MyWhoosh Race Preparation - Time Trial Workout
Repeats | Time | Workload |
---|---|---|
1x | 4 minutes | 50% FTP |
1x | 5 minutes | From 50 to 75% FTP |
1x | 2 minutes | 50% FTP |
1x | 1 minute | 109% FTP |
1x | 3 minutes | 50% FTP |
5x | 1 minute | 80% FTP |
4 minutes | 50% FTP | |
1x | 4 minutes | 90% FTP |
1x | 3 minutes | 50% FTP |
1x | 1 minute | 110% FTP |
1x | 5 minutes | 50% FTP |
Workout overview
⏱️ Duration:53 minutes
💪 Training Stress Score (TSS):41
🦵 Intensity Factor (IF):0.67
Zone distribution
😀 Active Recovery:37 minutes 49 seconds
🙂 Endurance:4 minutes
😐 Tempo:5 minutes 11 seconds
😅 Threshold:4 minutes
😰 VO2 Max:2 minutes
🥵 Anaerobic:-
🚴 Free Ride:-
Workout description
Leading into your key event or race period, the final steps in your preparation involve a balance of rest and recovery.

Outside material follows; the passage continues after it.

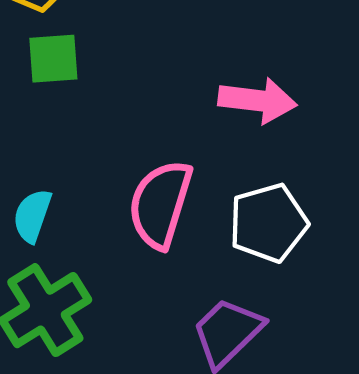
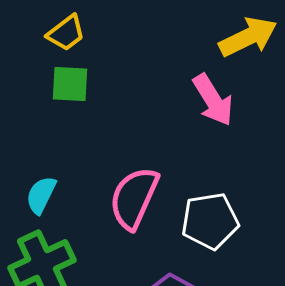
pink arrow: (257, 100) -> (213, 100), moved, turned 44

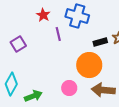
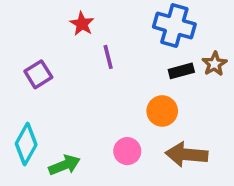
blue cross: (77, 16) -> (174, 26), moved
orange circle: (89, 65) -> (162, 111), size x0.7

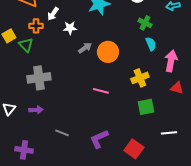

Generally, this consists of beginning to taper 7-10 days from your event and balancing training with a mix of recovery and intensity.
Along with a reduced training volume, a workout featuring a calculated combination of intensity will have you in peak form for race day.
Ideally, this workout would be completed 3-4 days before your race, with adequate recovery before and after the session.